• John Singleton with Arthur Grimes, Garry Hawke and Frank Holmes
• Auckland University Press
There is daunting physicality to this book that will frighten off most business leaders who should indeed tackle it. And yes, it is at times heavy going, but not half as heavy as it feels.
Central banks like our Reserve Bank are, indeed, central to our lives. Mostly we are unaware or disinterested in just how central they can be – at least until inflation or exchange rate fluctuations kick in. But take look at extreme examples of how politics and abused central banking manipulation can run amok, such as Zimbabwe, and you get the picture.
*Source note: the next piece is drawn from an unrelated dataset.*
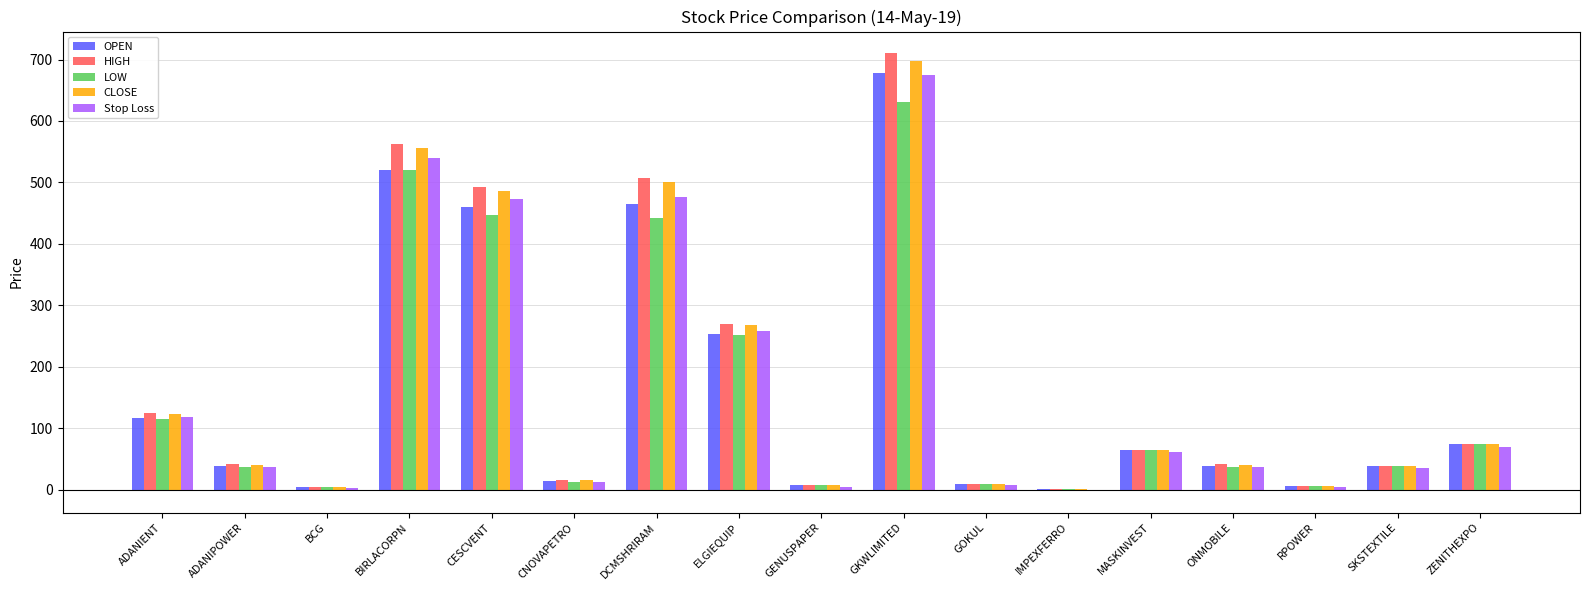

Is it true that Stop Loss equals 35.3 at ZENITHEXPO?

False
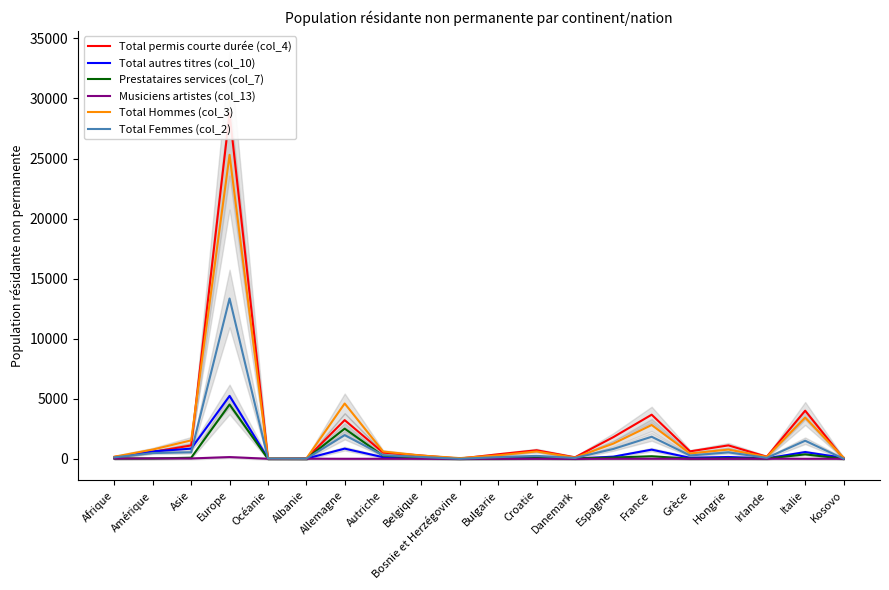

True or false: Musiciens artistes (col_13) has a value of 1 at Kosovo.

True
New Zealand, of course, had its own less extreme but nevertheless crippling example of the impact of political pig-headedness versus considered central bank management. We called it Muldoonism, back in the late 1970s and early ’80s. And this book provides documented and researched revelation, explanation and evaluation of just why we ended up with markedly better central bank and more constructive supporting legislation now than we had then.
It took something approaching an economic and social catastrophe to change the way New Zealanders thought about the economy. Now, with almost 20 years of sensible management of monetary policy under our belt, it is time to remember why things are the way they are. Reminders and explanations are important because it is too easy for politicians, in particular, to forget and bend to vested voter interests that want to tamper.
The Reserve Bank was, unquestionably, at the forefront of enlightened economic thinking when things hit the wall back in ’83 and it responded, thankfully, as the book’s title suggests, innovatively and independently. Now we have central bank that, whatever the critics say, delivers positively to the New Zealand economy.
The economist authors of the book tell an important story in surprisingly easy-to-digest terms and language. It is, obviously, an academic history – but it is equally an invaluable one that is entertainingly
illustrated with compelling social cartoon commentary.
Understanding the critical economic role of an independent and thoughtfully managed central bank should be every top manager’s mission. The painful experience of the Muldoon years proved to be the strongest argument for adopting central bank autonomy in the late 1980s. But, as politicians who prefer to tinker with our lives know, hard learned lessons are soon forgotten and that can provide opportunities to indulge personal power yet again.
This book is worth the effort it takes to read. It is also written well enough to score three out of five.